La MDPH de l'Hérault a été régulièrement convoquée à cette dernière audience et le conseil de l'appelant a indiqué s'en remettre à sa déclaration d'appel contestant l'évaluation du taux d'incapacité entre 50 % et 79 % et soutenant que le requérant n'étant pas en capacité de travailler, il connaît bien une restriction substantielle à l'emploi.
MOTIFS DE LA DÉCISION
1/ Sur le taux d'incapacité
L'appelant conteste l'évaluation de son taux d'incapacité telle qu'effectuée par le premier juge, mais il n'introduit aucune discussion circonstanciée du rapport du Dr [E] [N] et ne produit aucune pièce de nature à contredire ses conclusions.
En conséquence, la cour retient, au vu du rapport d'expertise, avec le tribunal, une incapacité permanente comprise entre 50 % et 79 % et non le taux de 80 % sollicité par l'appelant.

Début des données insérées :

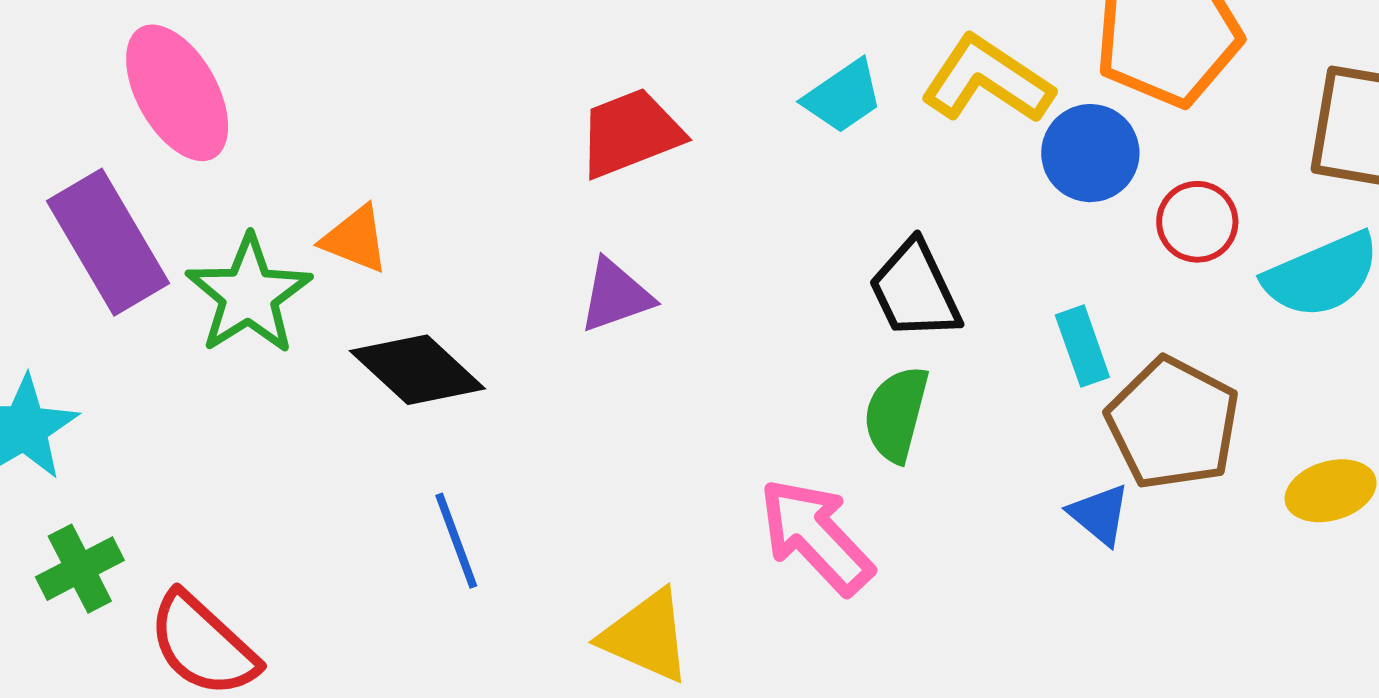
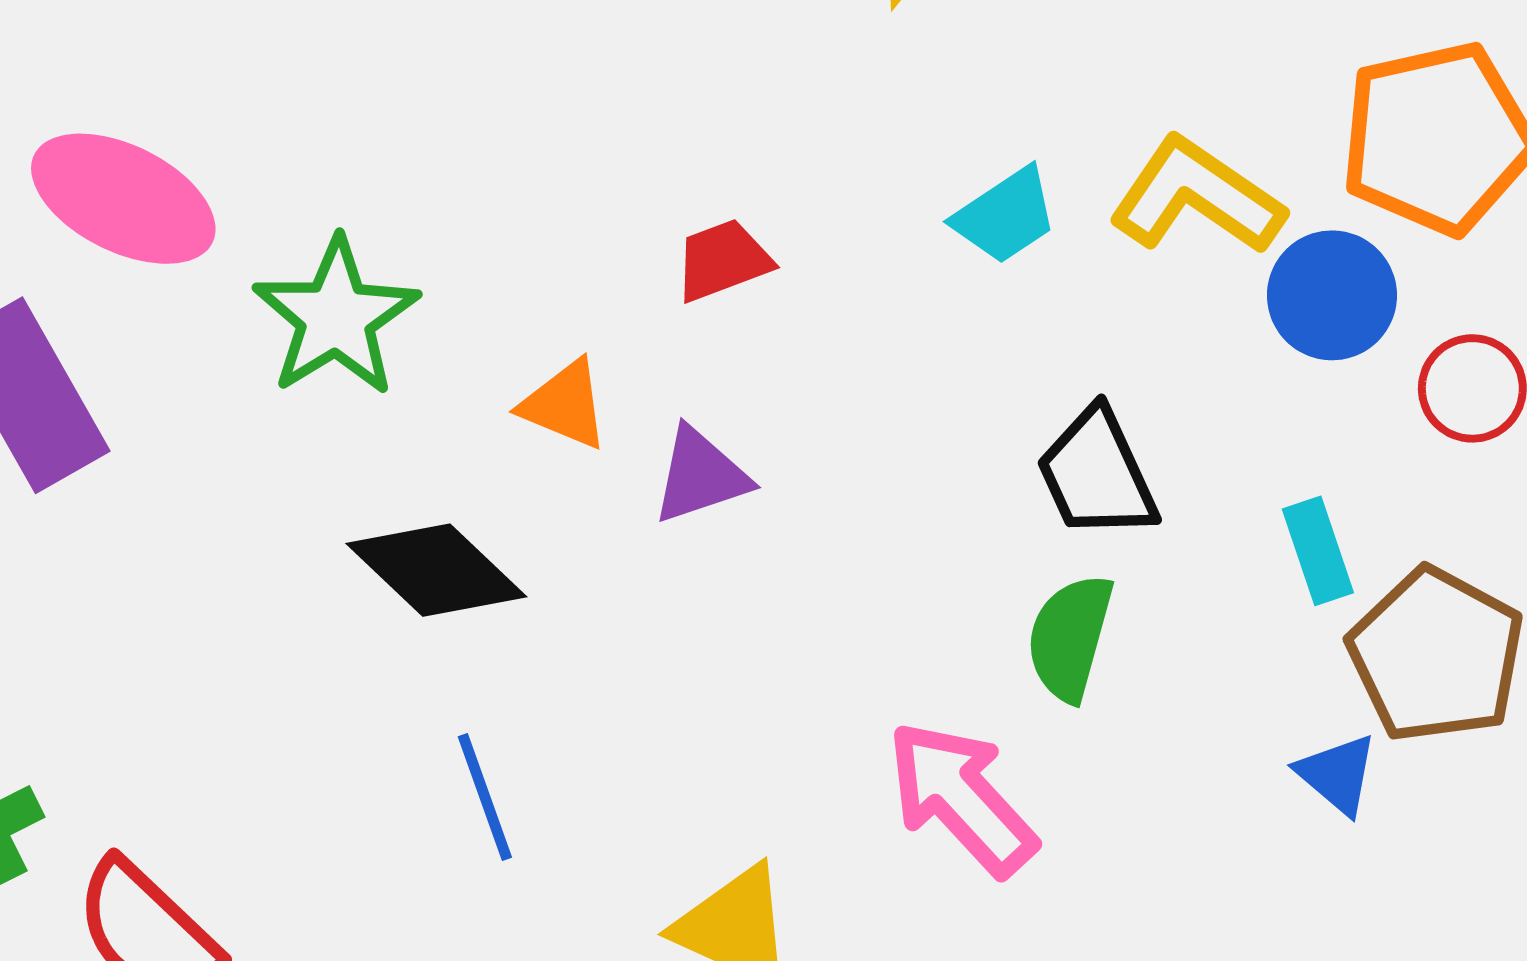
pink ellipse: (177, 93) -> (123, 199), turned -35
red trapezoid: (630, 133) -> (723, 260), size x0.7
orange triangle: (355, 239) -> (565, 405), moved
green star: (249, 295) -> (336, 317), moved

2/ Sur la restriction substantielle et durable à l'emploi
Comme précédemment, l'appelant, qui se prévaut d'une restriction substantielle et durable à l'emploi, ne produit aucune pièce en ce sens se bornant à affirmer que la combinaison des trois affections dont il souffre l'empêche absolument de rechercher un emploi.
Mais la cour retient, comme le Dr [E] [N] et le premier juge, que l'intéressé présente une valvulopathie mitrale opérée en 2017, un état dépressif causé par un conflit familial et des lombalgies, et qu'aucun élément produit au débat n'indique que la combinaison de ces trois affections restreint de manière substantielle et durable son accès à l'emploi.
En conséquence, la décision de la commission des droits et de l'autonomie des personnes handicapées de l'Hérault du 12 juin 2018 apparaît fondée et il convient de débouter l'appelant de sa demande d'attribution de l'allocation aux adultes handicapés.
3/ Sur les dépens
L'appelant supportera les dépens de première instance et d'appel.
PAR CES MOTIFS
LA COUR,
Confirme le jugement entrepris en toutes ses dispositions.
Déboute M. [Y] [O] de ses demandes.
Y ajoutant,
Condamne M. [Y] [O] aux dépens de première instance et d'appel.